Extinct genus of reptiles

Chenanisuchus ("Chenane crocodile") is a genus of dyrosaurid crocodyliform from the Late Cretaceous of Mali and the Late Palaeocene of Sidi Chenane in Morocco. It was described in 2005, after expeditions uncovered it in 2000.

The type species is C. lateroculi ("lateralis", lateral; "oculi", eyes), in reference to the laterally facing eyes.

Currently, Chenanisuchus is the most basal known dyrosaurid.

== Material ==
Two specimens of C. lateroculi – OCP DEK-GE 262 (holotype, nearly complete skull with mandibular fragments) and OCP DEK-GE 61 (nearly complete skull) – come from the Sidi Chenane area in Morocco, which is Late Palaeocene (Thanetian) in age. Fossils of Chenanisuchus were also found in Maastrichtian age strata in Mali, showing that Chenanisuchus survived the Cretaceous–Paleogene extinction event.

== Systematics ==
Chenanisuchus lateroculi is referred to Dyrosauridae by Jouve et al. (2005), based on three morphological characters:
- Presence of occipital tuberosities
- Presence of an anterolateral postorbital process
- Large participation of the quadratojugal and surangular to the jaw joint

== Palaeobiology ==
Chenanisuchus lateroculi has an estimated adult length between 4 and 4.5 meters, based on the 60 centimeter long skull. It has the shortest snout relative to the dorsal skull length among all dyrosaurids, but its snout is thicker and its skull less slender than in dyrosaurids such as Sokotosuchus. There appear to be 4 teeth on each premaxilla, with an estimated 13 on each maxilla. The teeth on the maxillae and dentaries are short and robust, but sharp.

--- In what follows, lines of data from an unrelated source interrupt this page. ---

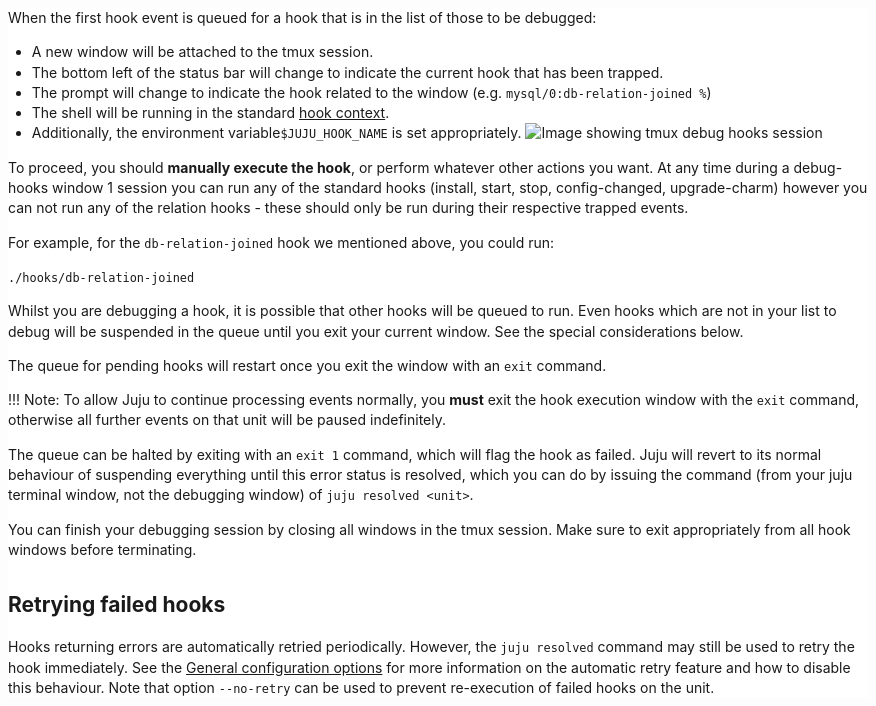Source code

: When the first hook event is queued for a hook that is in the list of those to
be debugged:

  - A new window will be attached to the tmux session.
  - The bottom left of the status bar will change to indicate the current hook
that has been trapped.
  - The prompt will change to indicate the hook related to the window (e.g.
`mysql/0:db-relation-joined %`)
  - The shell will be running in the standard [hook
context](./authors-hook-environment.html).
  - Additionally, the environment variable`$JUJU_HOOK_NAME` is set
appropriately.
  ![Image showing tmux debug hooks session](./media/developer-debugging-1.png)

To proceed, you should **manually execute the hook**, or perform whatever other
actions you want. At any time during a debug-hooks window 1 session you can run
any of the standard hooks (install, start, stop, config-changed, upgrade-charm)
however you can not run any of the relation hooks - these should only be run
during their respective trapped events.

For example, for the `db-relation-joined` hook we mentioned above, you could
run:

```bash
./hooks/db-relation-joined
```

Whilst you are debugging a hook, it is possible that other hooks will be queued
to run. Even hooks which are not in your list to debug will be suspended in the
queue until you exit your current window. See the special considerations below.

The queue for pending hooks will restart once you exit the window with an `exit`
command.

!!! Note:
    To allow Juju to continue processing events normally, you **must**
    exit the hook execution window with the `exit` command, otherwise all further
    events on that unit will be paused indefinitely.

The queue can be halted by exiting with an `exit 1` command, which will flag the
hook as failed. Juju will revert to its normal behaviour of suspending
everything until this error status is resolved, which you can do by issuing the
command (from your juju terminal window, not the debugging window) of
`juju resolved <unit>`.

You can finish your debugging session by closing all windows in the tmux
session. Make sure to exit appropriately from all hook windows before
terminating.

## Retrying failed hooks

Hooks returning errors are automatically retried periodically. However, the
`juju resolved` command may still be used to retry the hook immediately. See
the [General configuration options](./models-config.html#retrying-failed-hooks)
for more information on the automatic retry feature and how to disable this
behaviour. Note that option `--no-retry` can be used to prevent re-execution of
failed hooks on the unit.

Studies of the inner ear morphology of Malian dyrosaurids suggest that they were adapted for walking on the sea floor as opposed to swimming, a hypothesis supported by the apparent lack of adaptations for swimming seen in other marine crocodyliforms (e.g. Metriorhynchidae) such as paddlelike fins. This mode of subaqueous locomotion is suggested to have contributed to the survival of dyrosaurids such as Chenanisuchus across the K-Pg boundary.